Central limit theorem in a nutshell
Table of Contents
In its simplest form, the central limit theorem states that the probability distribution of the sum of an increasingly large number of independent and identically distributed random variables (IIDs) approaches a Gaussian distribution.1
It seems that a bunch of concepts get involved here. But a simple example would just be tossing a coin $N$ times. The outcome of each toss, $x_i$, is considered as one of the IIDs, described by a common probability distribution $p(x_i)$. If we define $$ x_i=\begin{cases} 1,&\text{head} \\ 0,&\text{otherwise} \end{cases} \quad i=1,2,…,N $$ then the total number of heads we get, $X$, is the sum of those IIDs $$ X=\sum_{i=1}^N x_i. \tag{1} $$ Note that $X$ itself is also a random variable. The central limit theorem tells us that the probability distribution for $X$ approaches a Gaussian distribution as $N\rightarrow\infty$.
The beauty of this theorem is that it doesn’t matter what the original probability distribution $p(x_i)$ looks like, that is, the coin could be biased toward any side in some non-trivial way. The theorem is applicable as long as we are dealing with IIDs, i.e., using the same coin for each trail, with a reasonable assumption that the outcomes are independent from each other.
The goal of this post is to make sense of what’s going on in a way as simple as possible, while keeping things more or less self-contained.2 I’ll first review some basic concepts related to random variables, things like moments, cumulants, characteristic function, etc., where the emphasis is on the meaning of cumulants. Then we derive the result that lies at the heart of the central limit theorem: All the cumulants of the sum are proportional to the number of IIDs.
Characteristic function and moments
To make this post short and focused, I do need to assume you have some basic ideal about what is a random variable described by a probability distribution. The thing I’m going to review in is that we can learn some important properties of the probability distribution by looking at its cumulants, which can be generated by the log of the characteristic function of the distribution.

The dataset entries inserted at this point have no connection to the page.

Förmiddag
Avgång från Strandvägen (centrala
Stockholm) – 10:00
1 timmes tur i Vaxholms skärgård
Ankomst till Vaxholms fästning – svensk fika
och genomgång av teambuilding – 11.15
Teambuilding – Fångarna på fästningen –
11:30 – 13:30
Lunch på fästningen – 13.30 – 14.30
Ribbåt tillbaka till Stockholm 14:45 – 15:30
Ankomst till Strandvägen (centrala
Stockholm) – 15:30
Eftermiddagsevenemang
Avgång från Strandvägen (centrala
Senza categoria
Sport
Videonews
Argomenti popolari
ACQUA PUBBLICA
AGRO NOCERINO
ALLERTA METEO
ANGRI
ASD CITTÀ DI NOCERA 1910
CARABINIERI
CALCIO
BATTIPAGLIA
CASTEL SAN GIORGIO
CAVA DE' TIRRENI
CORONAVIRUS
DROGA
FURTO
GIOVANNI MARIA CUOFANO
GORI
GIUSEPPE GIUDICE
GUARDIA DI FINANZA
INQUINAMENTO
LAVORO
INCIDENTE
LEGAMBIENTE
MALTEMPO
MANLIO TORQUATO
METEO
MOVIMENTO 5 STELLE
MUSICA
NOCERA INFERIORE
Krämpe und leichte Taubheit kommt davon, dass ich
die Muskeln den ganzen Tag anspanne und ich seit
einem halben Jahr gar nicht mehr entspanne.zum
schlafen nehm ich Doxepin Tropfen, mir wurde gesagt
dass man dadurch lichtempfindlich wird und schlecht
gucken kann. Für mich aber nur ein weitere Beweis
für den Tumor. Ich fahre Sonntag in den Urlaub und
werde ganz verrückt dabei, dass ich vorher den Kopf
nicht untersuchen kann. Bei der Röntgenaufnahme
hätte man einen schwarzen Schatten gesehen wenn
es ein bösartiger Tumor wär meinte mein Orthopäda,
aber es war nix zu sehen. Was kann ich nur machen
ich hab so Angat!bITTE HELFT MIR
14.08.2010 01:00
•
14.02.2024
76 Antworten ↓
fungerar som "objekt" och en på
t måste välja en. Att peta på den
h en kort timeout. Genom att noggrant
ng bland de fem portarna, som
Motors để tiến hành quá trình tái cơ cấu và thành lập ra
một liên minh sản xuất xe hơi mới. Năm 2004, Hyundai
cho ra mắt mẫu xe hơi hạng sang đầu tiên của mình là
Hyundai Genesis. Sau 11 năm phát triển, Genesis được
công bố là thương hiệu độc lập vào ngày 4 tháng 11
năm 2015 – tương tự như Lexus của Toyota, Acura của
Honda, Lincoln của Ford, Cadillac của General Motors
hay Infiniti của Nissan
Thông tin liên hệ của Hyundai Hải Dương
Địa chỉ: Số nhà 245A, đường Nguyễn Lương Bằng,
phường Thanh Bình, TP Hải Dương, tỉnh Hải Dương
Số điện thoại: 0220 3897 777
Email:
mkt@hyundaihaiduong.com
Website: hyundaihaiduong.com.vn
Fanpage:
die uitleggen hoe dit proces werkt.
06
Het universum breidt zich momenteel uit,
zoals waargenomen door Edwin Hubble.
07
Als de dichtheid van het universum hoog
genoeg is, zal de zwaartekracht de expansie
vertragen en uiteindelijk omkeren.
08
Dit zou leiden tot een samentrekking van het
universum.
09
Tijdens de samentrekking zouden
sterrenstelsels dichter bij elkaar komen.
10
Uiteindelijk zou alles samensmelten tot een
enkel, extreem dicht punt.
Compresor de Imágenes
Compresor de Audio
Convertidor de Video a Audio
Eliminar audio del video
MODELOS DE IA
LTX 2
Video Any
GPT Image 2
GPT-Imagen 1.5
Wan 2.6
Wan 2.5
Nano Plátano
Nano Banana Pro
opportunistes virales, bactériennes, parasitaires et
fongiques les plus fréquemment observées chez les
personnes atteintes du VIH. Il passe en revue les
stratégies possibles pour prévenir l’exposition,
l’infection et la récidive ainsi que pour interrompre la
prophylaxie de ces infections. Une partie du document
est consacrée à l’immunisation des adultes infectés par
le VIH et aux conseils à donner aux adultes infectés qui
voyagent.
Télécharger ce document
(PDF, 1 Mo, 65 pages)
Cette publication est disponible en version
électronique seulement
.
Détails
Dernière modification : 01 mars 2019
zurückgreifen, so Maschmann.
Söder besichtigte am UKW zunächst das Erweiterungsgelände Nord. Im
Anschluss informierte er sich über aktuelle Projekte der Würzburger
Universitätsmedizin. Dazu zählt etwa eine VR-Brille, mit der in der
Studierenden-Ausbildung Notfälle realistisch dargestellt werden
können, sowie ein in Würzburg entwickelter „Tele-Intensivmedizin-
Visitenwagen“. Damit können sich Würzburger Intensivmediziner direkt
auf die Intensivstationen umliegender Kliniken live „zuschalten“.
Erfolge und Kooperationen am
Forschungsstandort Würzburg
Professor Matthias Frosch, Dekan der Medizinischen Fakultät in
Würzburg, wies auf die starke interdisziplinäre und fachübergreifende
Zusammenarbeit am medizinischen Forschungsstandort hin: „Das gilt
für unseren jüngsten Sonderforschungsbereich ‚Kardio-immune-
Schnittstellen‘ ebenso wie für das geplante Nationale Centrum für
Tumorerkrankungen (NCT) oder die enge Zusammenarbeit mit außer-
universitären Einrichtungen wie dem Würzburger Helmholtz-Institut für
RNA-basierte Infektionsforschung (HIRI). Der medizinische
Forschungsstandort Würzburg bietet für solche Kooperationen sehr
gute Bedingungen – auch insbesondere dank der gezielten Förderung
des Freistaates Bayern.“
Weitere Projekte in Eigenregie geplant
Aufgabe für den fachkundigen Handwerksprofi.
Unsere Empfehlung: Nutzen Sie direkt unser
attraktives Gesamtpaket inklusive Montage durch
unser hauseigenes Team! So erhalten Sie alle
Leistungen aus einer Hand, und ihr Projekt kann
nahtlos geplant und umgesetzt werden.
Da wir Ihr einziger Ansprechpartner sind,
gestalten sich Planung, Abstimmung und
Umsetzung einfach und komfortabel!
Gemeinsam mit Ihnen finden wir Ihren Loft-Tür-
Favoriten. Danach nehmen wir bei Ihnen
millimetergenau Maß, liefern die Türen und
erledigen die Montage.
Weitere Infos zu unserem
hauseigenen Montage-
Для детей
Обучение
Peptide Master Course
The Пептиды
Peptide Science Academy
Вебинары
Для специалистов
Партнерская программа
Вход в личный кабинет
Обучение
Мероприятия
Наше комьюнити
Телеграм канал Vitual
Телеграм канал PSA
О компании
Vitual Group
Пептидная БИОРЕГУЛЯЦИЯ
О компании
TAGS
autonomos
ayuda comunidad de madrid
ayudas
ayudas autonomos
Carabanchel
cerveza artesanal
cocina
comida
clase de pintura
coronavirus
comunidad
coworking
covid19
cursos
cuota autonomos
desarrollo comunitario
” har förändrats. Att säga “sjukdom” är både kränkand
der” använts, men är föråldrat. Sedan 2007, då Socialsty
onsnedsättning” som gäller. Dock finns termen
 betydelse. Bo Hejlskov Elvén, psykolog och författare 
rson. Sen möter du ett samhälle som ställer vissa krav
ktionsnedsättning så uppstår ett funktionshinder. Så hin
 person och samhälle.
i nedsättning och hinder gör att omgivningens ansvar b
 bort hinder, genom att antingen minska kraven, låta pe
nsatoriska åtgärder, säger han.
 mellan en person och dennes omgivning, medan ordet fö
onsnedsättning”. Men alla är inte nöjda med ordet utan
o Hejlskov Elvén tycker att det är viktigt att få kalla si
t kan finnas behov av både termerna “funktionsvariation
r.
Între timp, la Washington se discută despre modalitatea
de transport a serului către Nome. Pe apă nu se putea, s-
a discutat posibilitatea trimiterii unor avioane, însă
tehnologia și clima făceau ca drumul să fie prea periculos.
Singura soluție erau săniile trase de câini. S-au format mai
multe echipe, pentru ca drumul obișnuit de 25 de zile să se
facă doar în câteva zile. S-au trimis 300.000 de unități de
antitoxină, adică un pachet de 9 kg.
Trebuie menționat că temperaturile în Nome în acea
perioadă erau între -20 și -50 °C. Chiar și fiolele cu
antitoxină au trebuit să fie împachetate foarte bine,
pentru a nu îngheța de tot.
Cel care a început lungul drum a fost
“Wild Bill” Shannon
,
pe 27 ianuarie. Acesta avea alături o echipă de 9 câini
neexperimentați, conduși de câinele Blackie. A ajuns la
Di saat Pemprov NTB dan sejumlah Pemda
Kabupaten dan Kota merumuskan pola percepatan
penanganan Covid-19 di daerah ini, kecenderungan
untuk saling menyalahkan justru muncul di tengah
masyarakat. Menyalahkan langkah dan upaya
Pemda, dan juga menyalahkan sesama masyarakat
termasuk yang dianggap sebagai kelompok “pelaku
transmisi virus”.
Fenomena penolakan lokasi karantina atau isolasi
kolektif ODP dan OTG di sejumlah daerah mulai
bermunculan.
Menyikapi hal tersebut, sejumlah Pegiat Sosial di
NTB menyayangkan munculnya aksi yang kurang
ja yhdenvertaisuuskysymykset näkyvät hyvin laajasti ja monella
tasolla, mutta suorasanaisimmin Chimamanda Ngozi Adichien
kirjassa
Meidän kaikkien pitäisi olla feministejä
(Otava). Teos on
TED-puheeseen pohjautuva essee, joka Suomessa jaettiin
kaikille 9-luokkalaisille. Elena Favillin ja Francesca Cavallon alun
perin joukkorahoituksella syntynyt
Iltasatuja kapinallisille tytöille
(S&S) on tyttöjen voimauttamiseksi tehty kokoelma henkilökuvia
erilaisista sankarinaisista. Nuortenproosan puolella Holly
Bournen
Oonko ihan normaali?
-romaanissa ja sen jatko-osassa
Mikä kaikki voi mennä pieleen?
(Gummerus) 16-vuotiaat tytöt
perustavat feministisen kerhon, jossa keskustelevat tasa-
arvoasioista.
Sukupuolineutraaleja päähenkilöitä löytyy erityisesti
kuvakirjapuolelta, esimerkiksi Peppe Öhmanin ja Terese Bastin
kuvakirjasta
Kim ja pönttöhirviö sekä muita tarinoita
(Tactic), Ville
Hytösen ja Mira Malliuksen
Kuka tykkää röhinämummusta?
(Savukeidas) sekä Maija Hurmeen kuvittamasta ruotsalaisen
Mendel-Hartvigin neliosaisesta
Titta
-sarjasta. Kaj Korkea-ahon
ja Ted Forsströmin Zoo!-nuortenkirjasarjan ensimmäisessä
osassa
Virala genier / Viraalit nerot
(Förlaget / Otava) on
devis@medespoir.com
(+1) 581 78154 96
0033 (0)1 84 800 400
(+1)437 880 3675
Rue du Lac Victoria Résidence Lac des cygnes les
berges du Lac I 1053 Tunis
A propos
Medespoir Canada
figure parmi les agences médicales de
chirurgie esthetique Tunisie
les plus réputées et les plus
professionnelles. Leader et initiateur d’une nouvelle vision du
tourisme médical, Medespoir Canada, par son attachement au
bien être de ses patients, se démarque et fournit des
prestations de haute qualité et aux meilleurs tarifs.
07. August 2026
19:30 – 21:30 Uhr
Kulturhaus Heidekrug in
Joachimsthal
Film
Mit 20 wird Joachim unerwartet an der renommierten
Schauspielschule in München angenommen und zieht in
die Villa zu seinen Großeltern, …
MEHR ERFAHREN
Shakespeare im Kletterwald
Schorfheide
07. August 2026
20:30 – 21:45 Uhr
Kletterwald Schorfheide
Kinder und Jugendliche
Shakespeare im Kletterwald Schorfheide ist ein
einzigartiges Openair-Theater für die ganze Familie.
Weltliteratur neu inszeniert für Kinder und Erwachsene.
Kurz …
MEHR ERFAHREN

Let’s start by considering a single random variable $x$ described by a probability distribution $p(x)$. The so-called characteristic function is given by the Fourier transform of the distribution 3 $$ \tilde p(k)=\langle\mathrm e^{-\mathrm ikx}\rangle=\int p(x)\mathrm e^{-\mathrm ikx}\mathrm dx, $$ where $\langle\cdots\rangle$ denotes the expectation value. The motivation of defining such a characteristic function is to easily generate all the moments. To see this, first note that $$ \tilde p(k) =\sum_{m=0}^{\infty}\frac{(-\mathrm ik)^m}{m!}\langle x^m\rangle, $$ where $\langle x^m\rangle$ denotes the $m$-th moment of the distribution, which can then be generated by taking $m$-th derivative of the characteristic function with respect to $k$ and setting $k=0$ after that: $$ \langle x^m\rangle=\mathrm i^m\frac{\mathrm d^m\tilde p(k)}{\mathrm d k^m}\bigg|_{k=0},\quad m=1,2,… $$
Cumulants
Well, it turns out that compared to moments, cumulants are often more useful. The $m$-th cumulant of a distribution, denoted by $\langle x^m\rangle_{\text c}$, can also be generated by the characteristic function. The only change we need to make is to take the log before taking the derivative: $$ \langle x^m\rangle_{\text c}=\mathrm i^m\frac{\mathrm d^m \ln \tilde p(k)}{\mathrm d k^m}\bigg|_{k=0}. \tag{2} $$
Eq. $(2)$ can be regarded as the definition of cumulants. From this definition, it is not clear at all what cumulants can tell us about the distribution. Things become more clear when we start looking at the first few cumulants.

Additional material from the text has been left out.